WHAT YOU WILL DO.
Excluding pictures, give the entries again exactly as they appear.
(DATASET Opens)
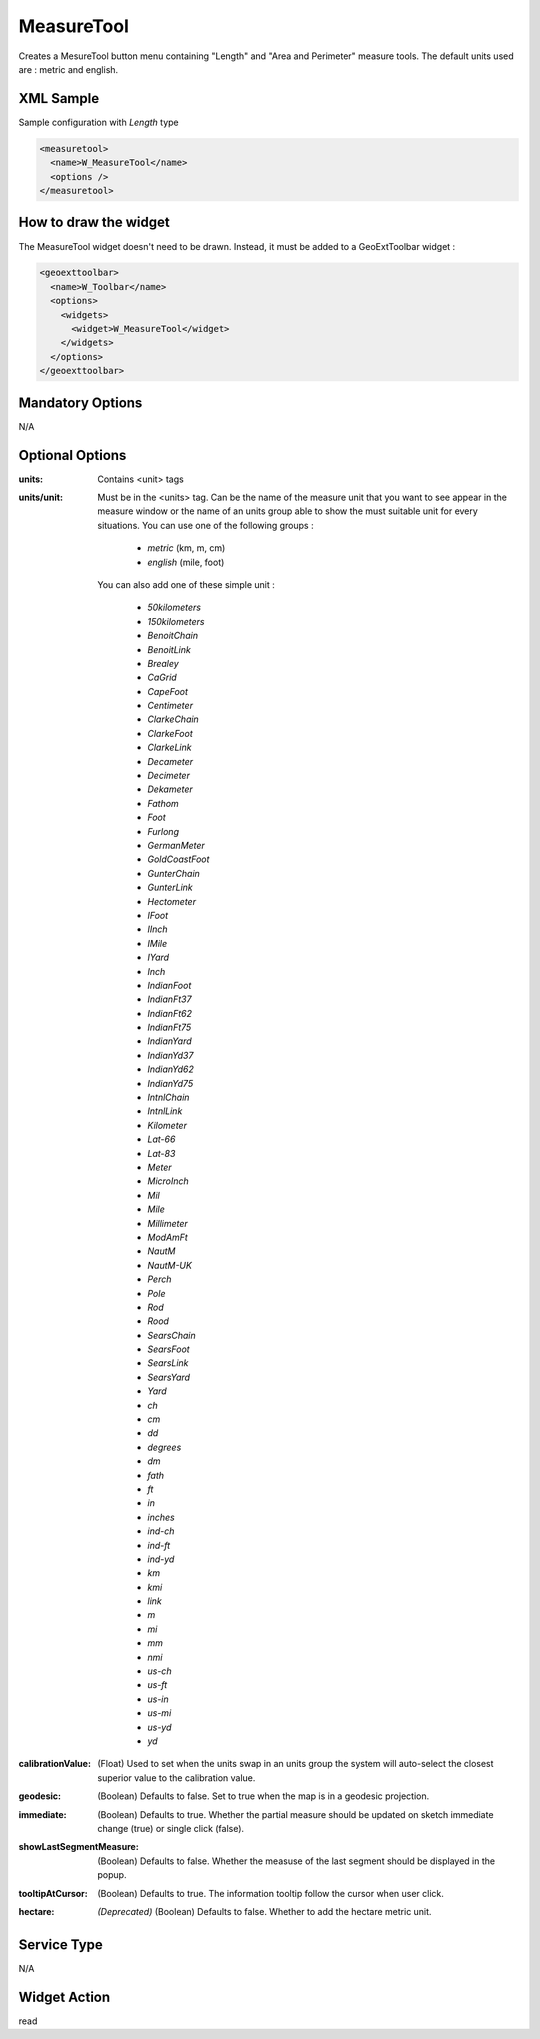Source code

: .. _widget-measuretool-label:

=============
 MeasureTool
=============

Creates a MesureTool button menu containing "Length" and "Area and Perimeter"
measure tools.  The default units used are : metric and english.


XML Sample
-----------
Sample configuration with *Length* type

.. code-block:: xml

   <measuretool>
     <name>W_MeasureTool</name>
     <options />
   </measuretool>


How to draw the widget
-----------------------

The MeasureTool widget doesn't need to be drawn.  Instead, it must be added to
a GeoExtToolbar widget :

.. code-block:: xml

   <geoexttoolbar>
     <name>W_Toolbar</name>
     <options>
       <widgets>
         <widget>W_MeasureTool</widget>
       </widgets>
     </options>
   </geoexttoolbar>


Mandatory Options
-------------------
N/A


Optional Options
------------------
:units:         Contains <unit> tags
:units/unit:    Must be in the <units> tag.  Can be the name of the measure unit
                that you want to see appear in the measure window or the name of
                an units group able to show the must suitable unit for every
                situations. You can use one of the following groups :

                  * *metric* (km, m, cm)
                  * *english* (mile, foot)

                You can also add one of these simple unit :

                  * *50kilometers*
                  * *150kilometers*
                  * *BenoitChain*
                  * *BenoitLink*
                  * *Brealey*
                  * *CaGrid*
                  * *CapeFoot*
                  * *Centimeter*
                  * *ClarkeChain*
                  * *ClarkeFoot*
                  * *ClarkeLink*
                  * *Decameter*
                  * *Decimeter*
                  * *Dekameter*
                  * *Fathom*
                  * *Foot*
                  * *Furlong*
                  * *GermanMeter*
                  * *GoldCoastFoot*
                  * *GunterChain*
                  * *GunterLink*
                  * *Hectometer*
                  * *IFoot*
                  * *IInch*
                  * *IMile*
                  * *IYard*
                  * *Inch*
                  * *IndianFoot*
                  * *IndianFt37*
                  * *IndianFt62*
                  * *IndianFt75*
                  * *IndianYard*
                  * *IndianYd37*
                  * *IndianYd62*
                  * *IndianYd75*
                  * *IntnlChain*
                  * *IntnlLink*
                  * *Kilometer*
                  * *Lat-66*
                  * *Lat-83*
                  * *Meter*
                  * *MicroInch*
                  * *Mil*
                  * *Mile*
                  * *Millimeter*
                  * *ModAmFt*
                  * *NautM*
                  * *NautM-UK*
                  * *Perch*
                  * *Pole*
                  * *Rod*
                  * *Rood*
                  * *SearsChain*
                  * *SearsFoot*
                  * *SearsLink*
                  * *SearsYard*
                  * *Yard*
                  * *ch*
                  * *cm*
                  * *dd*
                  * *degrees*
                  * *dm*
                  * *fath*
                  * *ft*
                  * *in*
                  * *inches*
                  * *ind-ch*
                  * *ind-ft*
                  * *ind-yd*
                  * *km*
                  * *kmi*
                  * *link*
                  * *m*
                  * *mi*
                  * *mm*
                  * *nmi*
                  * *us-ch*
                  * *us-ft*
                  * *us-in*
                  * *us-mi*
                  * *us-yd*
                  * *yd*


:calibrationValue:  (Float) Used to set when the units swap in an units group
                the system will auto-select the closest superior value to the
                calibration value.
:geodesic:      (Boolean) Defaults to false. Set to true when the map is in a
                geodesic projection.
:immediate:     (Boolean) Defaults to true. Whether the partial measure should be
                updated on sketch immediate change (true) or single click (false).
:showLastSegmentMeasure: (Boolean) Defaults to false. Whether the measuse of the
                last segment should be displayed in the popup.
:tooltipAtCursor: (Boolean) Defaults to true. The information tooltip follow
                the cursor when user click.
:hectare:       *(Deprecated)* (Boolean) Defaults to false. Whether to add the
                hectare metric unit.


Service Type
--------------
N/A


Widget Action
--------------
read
(DATASET Closes)
EXERCISE SOLUTION.
Source code

: .. _widget-measuretool-label:

=============
 MeasureTool
=============

Creates a MesureTool button menu containing "Length" and "Area and Perimeter"
measure tools.  The default units used are : metric and english.


XML Sample
-----------
Sample configuration with *Length* type

.. code-block:: xml

   <measuretool>
     <name>W_MeasureTool</name>
     <options />
   </measuretool>


How to draw the widget
-----------------------

The MeasureTool widget doesn't need to be drawn.  Instead, it must be added to
a GeoExtToolbar widget :

.. code-block:: xml

   <geoexttoolbar>
     <name>W_Toolbar</name>
     <options>
       <widgets>
         <widget>W_MeasureTool</widget>
       </widgets>
     </options>
   </geoexttoolbar>


Mandatory Options
-------------------
N/A


Optional Options
------------------
:units:         Contains <unit> tags
:units/unit:    Must be in the <units> tag.  Can be the name of the measure unit
                that you want to see appear in the measure window or the name of
                an units group able to show the must suitable unit for every
                situations. You can use one of the following groups :

                  * *metric* (km, m, cm)
                  * *english* (mile, foot)

                You can also add one of these simple unit :

                  * *50kilometers*
                  * *150kilometers*
                  * *BenoitChain*
                  * *BenoitLink*
                  * *Brealey*
                  * *CaGrid*
                  * *CapeFoot*
                  * *Centimeter*
                  * *ClarkeChain*
                  * *ClarkeFoot*
                  * *ClarkeLink*
                  * *Decameter*
                  * *Decimeter*
                  * *Dekameter*
                  * *Fathom*
                  * *Foot*
                  * *Furlong*
                  * *GermanMeter*
                  * *GoldCoastFoot*
                  * *GunterChain*
                  * *GunterLink*
                  * *Hectometer*
                  * *IFoot*
                  * *IInch*
                  * *IMile*
                  * *IYard*
                  * *Inch*
                  * *IndianFoot*
                  * *IndianFt37*
                  * *IndianFt62*
                  * *IndianFt75*
                  * *IndianYard*
                  * *IndianYd37*
                  * *IndianYd62*
                  * *IndianYd75*
                  * *IntnlChain*
                  * *IntnlLink*
                  * *Kilometer*
                  * *Lat-66*
                  * *Lat-83*
                  * *Meter*
                  * *MicroInch*
                  * *Mil*
                  * *Mile*
                  * *Millimeter*
                  * *ModAmFt*
                  * *NautM*
                  * *NautM-UK*
                  * *Perch*
                  * *Pole*
                  * *Rod*
                  * *Rood*
                  * *SearsChain*
                  * *SearsFoot*
                  * *SearsLink*
                  * *SearsYard*
                  * *Yard*
                  * *ch*
                  * *cm*
                  * *dd*
                  * *degrees*
                  * *dm*
                  * *fath*
                  * *ft*
                  * *in*
                  * *inches*
                  * *ind-ch*
                  * *ind-ft*
                  * *ind-yd*
                  * *km*
                  * *kmi*
                  * *link*
                  * *m*
                  * *mi*
                  * *mm*
                  * *nmi*
                  * *us-ch*
                  * *us-ft*
                  * *us-in*
                  * *us-mi*
                  * *us-yd*
                  * *yd*


:calibrationValue:  (Float) Used to set when the units swap in an units group
                the system will auto-select the closest superior value to the
                calibration value.
:geodesic:      (Boolean) Defaults to false. Set to true when the map is in a
                geodesic projection.
:immediate:     (Boolean) Defaults to true. Whether the partial measure should be
                updated on sketch immediate change (true) or single click (false).
:showLastSegmentMeasure: (Boolean) Defaults to false. Whether the measuse of the
                last segment should be displayed in the popup.
:tooltipAtCursor: (Boolean) Defaults to true. The information tooltip follow
                the cursor when user click.
:hectare:       *(Deprecated)* (Boolean) Defaults to false. Whether to add the
                hectare metric unit.


Service Type
--------------
N/A


Widget Action
--------------
read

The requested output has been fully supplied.